[Outline labeling records]
◆ ◆ ◆ ◆
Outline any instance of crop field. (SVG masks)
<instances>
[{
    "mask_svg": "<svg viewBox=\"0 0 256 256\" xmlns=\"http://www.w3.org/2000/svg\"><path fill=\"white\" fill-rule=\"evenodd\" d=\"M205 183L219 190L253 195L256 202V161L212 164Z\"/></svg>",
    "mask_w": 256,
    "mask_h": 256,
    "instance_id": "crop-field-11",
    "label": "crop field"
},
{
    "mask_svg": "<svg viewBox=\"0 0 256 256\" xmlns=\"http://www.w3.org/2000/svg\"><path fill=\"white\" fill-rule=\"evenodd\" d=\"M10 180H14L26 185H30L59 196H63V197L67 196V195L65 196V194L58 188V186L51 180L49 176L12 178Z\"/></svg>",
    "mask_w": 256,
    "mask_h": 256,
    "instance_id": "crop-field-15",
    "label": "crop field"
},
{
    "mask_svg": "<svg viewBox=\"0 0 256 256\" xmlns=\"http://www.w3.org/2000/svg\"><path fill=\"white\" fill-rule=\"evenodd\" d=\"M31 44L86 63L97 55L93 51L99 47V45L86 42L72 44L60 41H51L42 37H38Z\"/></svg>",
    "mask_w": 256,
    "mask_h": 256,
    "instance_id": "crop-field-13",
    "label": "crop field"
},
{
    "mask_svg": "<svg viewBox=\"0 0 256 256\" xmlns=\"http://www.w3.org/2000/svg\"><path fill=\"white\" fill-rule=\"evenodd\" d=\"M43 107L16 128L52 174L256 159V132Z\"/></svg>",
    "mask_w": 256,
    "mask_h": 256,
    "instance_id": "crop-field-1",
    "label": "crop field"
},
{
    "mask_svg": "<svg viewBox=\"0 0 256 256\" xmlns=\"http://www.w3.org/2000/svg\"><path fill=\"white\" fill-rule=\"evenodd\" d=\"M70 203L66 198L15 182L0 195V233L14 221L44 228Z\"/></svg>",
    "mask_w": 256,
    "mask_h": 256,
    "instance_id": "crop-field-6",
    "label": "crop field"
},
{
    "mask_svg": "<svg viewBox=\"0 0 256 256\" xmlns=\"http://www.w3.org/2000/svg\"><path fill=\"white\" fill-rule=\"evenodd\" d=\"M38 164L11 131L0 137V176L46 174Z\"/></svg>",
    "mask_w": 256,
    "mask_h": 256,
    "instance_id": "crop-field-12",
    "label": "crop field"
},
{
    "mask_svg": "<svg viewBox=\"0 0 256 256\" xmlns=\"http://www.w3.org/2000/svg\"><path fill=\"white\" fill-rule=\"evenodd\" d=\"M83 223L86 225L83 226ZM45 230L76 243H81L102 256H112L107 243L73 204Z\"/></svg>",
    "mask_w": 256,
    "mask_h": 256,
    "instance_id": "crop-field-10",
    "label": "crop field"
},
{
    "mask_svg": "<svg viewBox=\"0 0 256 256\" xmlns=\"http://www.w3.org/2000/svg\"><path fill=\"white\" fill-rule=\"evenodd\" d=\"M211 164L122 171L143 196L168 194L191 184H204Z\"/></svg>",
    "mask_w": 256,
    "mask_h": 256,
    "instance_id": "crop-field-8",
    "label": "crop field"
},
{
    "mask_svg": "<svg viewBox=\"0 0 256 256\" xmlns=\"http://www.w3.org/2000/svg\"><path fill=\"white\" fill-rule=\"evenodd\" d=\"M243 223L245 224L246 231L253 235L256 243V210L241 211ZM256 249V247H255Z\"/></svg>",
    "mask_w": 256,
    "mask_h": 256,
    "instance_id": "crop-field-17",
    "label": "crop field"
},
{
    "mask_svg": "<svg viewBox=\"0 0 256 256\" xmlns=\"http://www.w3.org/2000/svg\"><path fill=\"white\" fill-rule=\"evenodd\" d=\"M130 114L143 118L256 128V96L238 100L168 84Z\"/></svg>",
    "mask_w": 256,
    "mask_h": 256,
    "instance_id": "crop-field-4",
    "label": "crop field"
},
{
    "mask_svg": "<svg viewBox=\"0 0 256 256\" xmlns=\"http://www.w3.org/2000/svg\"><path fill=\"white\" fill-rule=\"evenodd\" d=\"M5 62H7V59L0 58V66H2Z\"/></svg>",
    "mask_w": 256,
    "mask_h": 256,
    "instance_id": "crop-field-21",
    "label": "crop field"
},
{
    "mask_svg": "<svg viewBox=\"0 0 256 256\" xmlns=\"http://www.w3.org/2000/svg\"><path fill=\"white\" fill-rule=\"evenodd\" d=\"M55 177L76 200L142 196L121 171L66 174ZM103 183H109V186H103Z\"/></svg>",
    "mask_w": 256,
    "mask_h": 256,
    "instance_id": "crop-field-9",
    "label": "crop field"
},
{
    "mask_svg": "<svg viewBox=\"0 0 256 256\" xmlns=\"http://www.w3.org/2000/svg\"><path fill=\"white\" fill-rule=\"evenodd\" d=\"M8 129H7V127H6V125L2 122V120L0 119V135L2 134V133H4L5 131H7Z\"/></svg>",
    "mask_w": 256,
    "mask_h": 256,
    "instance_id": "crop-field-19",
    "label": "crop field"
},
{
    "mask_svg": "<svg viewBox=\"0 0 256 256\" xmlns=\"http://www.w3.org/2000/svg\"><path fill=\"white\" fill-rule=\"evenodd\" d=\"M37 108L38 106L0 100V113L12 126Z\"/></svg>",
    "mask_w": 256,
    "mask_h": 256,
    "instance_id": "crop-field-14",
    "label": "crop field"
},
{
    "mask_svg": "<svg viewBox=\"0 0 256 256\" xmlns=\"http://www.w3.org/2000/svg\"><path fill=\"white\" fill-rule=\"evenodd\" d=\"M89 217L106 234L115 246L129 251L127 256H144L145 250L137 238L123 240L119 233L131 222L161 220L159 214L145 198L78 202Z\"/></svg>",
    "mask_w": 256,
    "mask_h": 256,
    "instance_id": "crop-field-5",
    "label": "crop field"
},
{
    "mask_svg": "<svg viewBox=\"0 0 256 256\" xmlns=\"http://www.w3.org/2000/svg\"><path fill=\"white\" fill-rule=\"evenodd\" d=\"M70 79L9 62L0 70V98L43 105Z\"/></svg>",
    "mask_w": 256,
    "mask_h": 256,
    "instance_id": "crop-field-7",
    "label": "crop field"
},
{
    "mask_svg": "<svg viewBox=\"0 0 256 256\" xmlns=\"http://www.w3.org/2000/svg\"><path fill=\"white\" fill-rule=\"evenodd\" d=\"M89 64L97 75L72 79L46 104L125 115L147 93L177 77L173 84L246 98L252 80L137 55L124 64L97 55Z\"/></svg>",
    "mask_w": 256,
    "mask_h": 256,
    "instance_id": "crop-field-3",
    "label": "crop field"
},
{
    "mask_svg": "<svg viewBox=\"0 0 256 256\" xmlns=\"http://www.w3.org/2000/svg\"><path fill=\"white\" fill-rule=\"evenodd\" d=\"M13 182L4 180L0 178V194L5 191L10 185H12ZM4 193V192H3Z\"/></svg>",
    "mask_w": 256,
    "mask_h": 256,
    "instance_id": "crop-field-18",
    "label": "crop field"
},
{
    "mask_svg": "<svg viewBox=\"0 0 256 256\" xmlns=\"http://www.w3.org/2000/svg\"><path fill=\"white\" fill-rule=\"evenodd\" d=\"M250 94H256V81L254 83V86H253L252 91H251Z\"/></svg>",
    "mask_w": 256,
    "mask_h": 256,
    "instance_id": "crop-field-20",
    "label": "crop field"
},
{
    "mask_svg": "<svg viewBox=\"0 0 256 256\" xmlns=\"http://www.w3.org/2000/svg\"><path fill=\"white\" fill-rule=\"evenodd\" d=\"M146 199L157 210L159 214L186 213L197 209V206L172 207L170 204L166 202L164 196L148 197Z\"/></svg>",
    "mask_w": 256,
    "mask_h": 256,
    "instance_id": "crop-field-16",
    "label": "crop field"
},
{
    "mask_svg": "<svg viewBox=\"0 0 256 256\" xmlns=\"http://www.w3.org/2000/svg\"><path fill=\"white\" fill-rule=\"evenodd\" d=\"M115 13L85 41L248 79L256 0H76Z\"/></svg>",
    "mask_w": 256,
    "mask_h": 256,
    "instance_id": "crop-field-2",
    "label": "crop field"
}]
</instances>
◆ ◆ ◆ ◆
### INSTRUCTIONS FOR THE TASK
Reproduce the entries from the start through the line containing "107L16 128L52 174L256", swapping "crop field" for "farm plot" and leaving everything else as is.

### RESPONSE TO THE TASK
Outline any instance of farm plot. (SVG masks)
<instances>
[{
    "mask_svg": "<svg viewBox=\"0 0 256 256\" xmlns=\"http://www.w3.org/2000/svg\"><path fill=\"white\" fill-rule=\"evenodd\" d=\"M205 183L219 190L253 195L256 202V161L212 164Z\"/></svg>",
    "mask_w": 256,
    "mask_h": 256,
    "instance_id": "crop-field-11",
    "label": "farm plot"
},
{
    "mask_svg": "<svg viewBox=\"0 0 256 256\" xmlns=\"http://www.w3.org/2000/svg\"><path fill=\"white\" fill-rule=\"evenodd\" d=\"M10 180H14L26 185H30L59 196H63V197L67 196V195L65 196V194L58 188V186L51 180L49 176L12 178Z\"/></svg>",
    "mask_w": 256,
    "mask_h": 256,
    "instance_id": "crop-field-15",
    "label": "farm plot"
},
{
    "mask_svg": "<svg viewBox=\"0 0 256 256\" xmlns=\"http://www.w3.org/2000/svg\"><path fill=\"white\" fill-rule=\"evenodd\" d=\"M31 44L86 63L97 55L93 51L99 47V45L86 42L72 44L60 41H51L42 37H38Z\"/></svg>",
    "mask_w": 256,
    "mask_h": 256,
    "instance_id": "crop-field-13",
    "label": "farm plot"
},
{
    "mask_svg": "<svg viewBox=\"0 0 256 256\" xmlns=\"http://www.w3.org/2000/svg\"><path fill=\"white\" fill-rule=\"evenodd\" d=\"M43 107L16 128L52 174L256 159V132Z\"/></svg>",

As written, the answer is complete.